Exercise objective: Put every line of the data below into a numbered list, leaving out any blank lines.

Records for processing:

────

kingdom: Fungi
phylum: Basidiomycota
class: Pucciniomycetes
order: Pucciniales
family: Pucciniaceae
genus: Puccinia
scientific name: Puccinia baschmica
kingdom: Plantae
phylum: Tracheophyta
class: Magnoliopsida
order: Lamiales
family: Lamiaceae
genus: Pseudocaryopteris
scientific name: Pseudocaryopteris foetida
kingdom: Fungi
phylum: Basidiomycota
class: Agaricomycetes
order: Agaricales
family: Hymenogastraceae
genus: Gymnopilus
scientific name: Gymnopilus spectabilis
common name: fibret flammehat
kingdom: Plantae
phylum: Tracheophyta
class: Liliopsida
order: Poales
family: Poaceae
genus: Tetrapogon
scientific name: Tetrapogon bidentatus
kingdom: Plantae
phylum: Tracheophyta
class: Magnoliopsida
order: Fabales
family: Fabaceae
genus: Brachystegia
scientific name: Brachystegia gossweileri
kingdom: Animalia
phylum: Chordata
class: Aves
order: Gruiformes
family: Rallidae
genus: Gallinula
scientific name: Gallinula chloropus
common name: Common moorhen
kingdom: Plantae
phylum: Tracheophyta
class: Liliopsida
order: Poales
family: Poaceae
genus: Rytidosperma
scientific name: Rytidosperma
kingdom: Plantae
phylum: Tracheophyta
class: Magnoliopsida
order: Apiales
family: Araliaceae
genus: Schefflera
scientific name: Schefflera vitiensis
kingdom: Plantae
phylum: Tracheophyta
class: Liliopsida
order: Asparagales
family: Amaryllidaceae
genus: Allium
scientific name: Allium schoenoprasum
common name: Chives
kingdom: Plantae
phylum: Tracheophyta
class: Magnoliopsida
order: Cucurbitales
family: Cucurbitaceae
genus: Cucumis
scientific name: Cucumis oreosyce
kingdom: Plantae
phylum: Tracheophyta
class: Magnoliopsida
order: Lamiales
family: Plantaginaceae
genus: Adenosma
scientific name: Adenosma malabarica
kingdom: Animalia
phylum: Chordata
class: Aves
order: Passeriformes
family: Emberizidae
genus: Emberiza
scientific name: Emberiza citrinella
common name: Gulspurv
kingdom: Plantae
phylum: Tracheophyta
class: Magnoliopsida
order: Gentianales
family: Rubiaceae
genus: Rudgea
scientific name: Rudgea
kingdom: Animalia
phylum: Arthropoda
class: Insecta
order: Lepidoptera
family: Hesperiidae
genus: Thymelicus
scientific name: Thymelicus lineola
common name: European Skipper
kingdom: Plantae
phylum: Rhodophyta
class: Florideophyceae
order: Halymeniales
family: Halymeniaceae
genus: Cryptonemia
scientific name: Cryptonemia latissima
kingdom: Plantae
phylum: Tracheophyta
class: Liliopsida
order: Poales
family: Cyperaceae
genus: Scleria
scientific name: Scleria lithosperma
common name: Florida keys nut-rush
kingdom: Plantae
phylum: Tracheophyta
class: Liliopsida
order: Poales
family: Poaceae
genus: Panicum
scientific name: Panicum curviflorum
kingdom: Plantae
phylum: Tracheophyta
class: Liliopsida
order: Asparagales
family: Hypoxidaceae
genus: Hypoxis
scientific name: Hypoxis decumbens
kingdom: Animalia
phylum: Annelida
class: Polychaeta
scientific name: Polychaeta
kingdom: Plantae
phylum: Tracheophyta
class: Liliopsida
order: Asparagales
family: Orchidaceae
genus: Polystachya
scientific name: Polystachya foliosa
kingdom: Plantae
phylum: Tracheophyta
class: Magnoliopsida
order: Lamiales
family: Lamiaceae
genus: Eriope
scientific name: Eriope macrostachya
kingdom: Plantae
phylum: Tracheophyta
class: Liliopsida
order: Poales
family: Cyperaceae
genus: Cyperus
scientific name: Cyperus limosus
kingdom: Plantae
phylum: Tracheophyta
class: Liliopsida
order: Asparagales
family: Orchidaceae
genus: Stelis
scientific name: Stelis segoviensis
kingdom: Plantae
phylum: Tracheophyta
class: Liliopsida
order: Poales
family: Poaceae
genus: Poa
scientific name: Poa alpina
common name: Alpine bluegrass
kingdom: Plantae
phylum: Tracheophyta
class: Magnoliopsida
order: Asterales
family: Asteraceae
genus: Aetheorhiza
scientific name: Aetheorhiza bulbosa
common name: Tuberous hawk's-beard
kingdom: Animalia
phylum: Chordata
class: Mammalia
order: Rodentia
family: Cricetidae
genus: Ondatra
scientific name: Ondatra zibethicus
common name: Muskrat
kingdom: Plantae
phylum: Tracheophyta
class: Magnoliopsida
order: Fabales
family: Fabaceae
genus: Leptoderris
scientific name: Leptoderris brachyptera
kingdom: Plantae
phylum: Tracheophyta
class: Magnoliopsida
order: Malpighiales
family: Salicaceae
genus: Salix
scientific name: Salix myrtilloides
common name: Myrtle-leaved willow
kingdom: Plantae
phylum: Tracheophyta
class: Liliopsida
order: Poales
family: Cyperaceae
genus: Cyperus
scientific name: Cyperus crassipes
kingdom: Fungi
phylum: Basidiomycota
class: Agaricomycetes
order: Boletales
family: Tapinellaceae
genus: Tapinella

────

Reply to the exercise:
1. kingdom: Fungi
2. phylum: Basidiomycota
3. class: Pucciniomycetes
4. order: Pucciniales
5. family: Pucciniaceae
6. genus: Puccinia
7. scientific name: Puccinia baschmica
8. kingdom: Plantae
9. phylum: Tracheophyta
10. class: Magnoliopsida
11. order: Lamiales
12. family: Lamiaceae
13. genus: Pseudocaryopteris
14. scientific name: Pseudocaryopteris foetida
15. kingdom: Fungi
16. phylum: Basidiomycota
17. class: Agaricomycetes
18. order: Agaricales
19. family: Hymenogastraceae
20. genus: Gymnopilus
21. scientific name: Gymnopilus spectabilis
22. common name: fibret flammehat
23. kingdom: Plantae
24. phylum: Tracheophyta
25. class: Liliopsida
26. order: Poales
27. family: Poaceae
28. genus: Tetrapogon
29. scientific name: Tetrapogon bidentatus
30. kingdom: Plantae
31. phylum: Tracheophyta
32. class: Magnoliopsida
33. order: Fabales
34. family: Fabaceae
35. genus: Brachystegia
36. scientific name: Brachystegia gossweileri
37. kingdom: Animalia
38. phylum: Chordata
39. class: Aves
40. order: Gruiformes
41. family: Rallidae
42. genus: Gallinula
43. scientific name: Gallinula chloropus
44. common name: Common moorhen
45. kingdom: Plantae
46. phylum: Tracheophyta
47. class: Liliopsida
48. order: Poales
49. family: Poaceae
50. genus: Rytidosperma
51. scientific name: Rytidosperma
52. kingdom: Plantae
53. phylum: Tracheophyta
54. class: Magnoliopsida
55. order: Apiales
56. family: Araliaceae
57. genus: Schefflera
58. scientific name: Schefflera vitiensis
59. kingdom: Plantae
60. phylum: Tracheophyta
61. class: Liliopsida
62. order: Asparagales
63. family: Amaryllidaceae
64. genus: Allium
65. scientific name: Allium schoenoprasum
66. common name: Chives
67. kingdom: Plantae
68. phylum: Tracheophyta
69. class: Magnoliopsida
70. order: Cucurbitales
71. family: Cucurbitaceae
72. genus: Cucumis
73. scientific name: Cucumis oreosyce
74. kingdom: Plantae
75. phylum: Tracheophyta
76. class: Magnoliopsida
77. order: Lamiales
78. family: Plantaginaceae
79. genus: Adenosma
80. scientific name: Adenosma malabarica
81. kingdom: Animalia
82. phylum: Chordata
83. class: Aves
84. order: Passeriformes
85. family: Emberizidae
86. genus: Emberiza
87. scientific name: Emberiza citrinella
88. common name: Gulspurv
89. kingdom: Plantae
90. phylum: Tracheophyta
91. class: Magnoliopsida
92. order: Gentianales
93. family: Rubiaceae
94. genus: Rudgea
95. scientific name: Rudgea
96. kingdom: Animalia
97. phylum: Arthropoda
98. class: Insecta
99. order: Lepidoptera
100. family: Hesperiidae
101. genus: Thymelicus
102. scientific name: Thymelicus lineola
103. common name: European Skipper
104. kingdom: Plantae
105. phylum: Rhodophyta
106. class: Florideophyceae
107. order: Halymeniales
108. family: Halymeniaceae
109. genus: Cryptonemia
110. scientific name: Cryptonemia latissima
111. kingdom: Plantae
112. phylum: Tracheophyta
113. class: Liliopsida
114. order: Poales
115. family: Cyperaceae
116. genus: Scleria
117. scientific name: Scleria lithosperma
118. common name: Florida keys nut-rush
119. kingdom: Plantae
120. phylum: Tracheophyta
121. class: Liliopsida
122. order: Poales
123. family: Poaceae
124. genus: Panicum
125. scientific name: Panicum curviflorum
126. kingdom: Plantae
127. phylum: Tracheophyta
128. class: Liliopsida
129. order: Asparagales
130. family: Hypoxidaceae
131. genus: Hypoxis
132. scientific name: Hypoxis decumbens
133. kingdom: Animalia
134. phylum: Annelida
135. class: Polychaeta
136. scientific name: Polychaeta
137. kingdom: Plantae
138. phylum: Tracheophyta
139. class: Liliopsida
140. order: Asparagales
141. family: Orchidaceae
142. genus: Polystachya
143. scientific name: Polystachya foliosa
144. kingdom: Plantae
145. phylum: Tracheophyta
146. class: Magnoliopsida
147. order: Lamiales
148. family: Lamiaceae
149. genus: Eriope
150. scientific name: Eriope macrostachya
151. kingdom: Plantae
152. phylum: Tracheophyta
153. class: Liliopsida
154. order: Poales
155. family: Cyperaceae
156. genus: Cyperus
157. scientific name: Cyperus limosus
158. kingdom: Plantae
159. phylum: Tracheophyta
160. class: Liliopsida
161. order: Asparagales
162. family: Orchidaceae
163. genus: Stelis
164. scientific name: Stelis segoviensis
165. kingdom: Plantae
166. phylum: Tracheophyta
167. class: Liliopsida
168. order: Poales
169. family: Poaceae
170. genus: Poa
171. scientific name: Poa alpina
172. common name: Alpine bluegrass
173. kingdom: Plantae
174. phylum: Tracheophyta
175. class: Magnoliopsida
176. order: Asterales
177. family: Asteraceae
178. genus: Aetheorhiza
179. scientific name: Aetheorhiza bulbosa
180. common name: Tuberous hawk's-beard
181. kingdom: Animalia
182. phylum: Chordata
183. class: Mammalia
184. order: Rodentia
185. family: Cricetidae
186. genus: Ondatra
187. scientific name: Ondatra zibethicus
188. common name: Muskrat
189. kingdom: Plantae
190. phylum: Tracheophyta
191. class: Magnoliopsida
192. order: Fabales
193. family: Fabaceae
194. genus: Leptoderris
195. scientific name: Leptoderris brachyptera
196. kingdom: Plantae
197. phylum: Tracheophyta
198. class: Magnoliopsida
199. order: Malpighiales
200. family: Salicaceae
201. genus: Salix
202. scientific name: Salix myrtilloides
203. common name: Myrtle-leaved willow
204. kingdom: Plantae
205. phylum: Tracheophyta
206. class: Liliopsida
207. order: Poales
208. family: Cyperaceae
209. genus: Cyperus
210. scientific name: Cyperus crassipes
211. kingdom: Fungi
212. phylum: Basidiomycota
213. class: Agaricomycetes
214. order: Boletales
215. family: Tapinellaceae
216. genus: Tapinella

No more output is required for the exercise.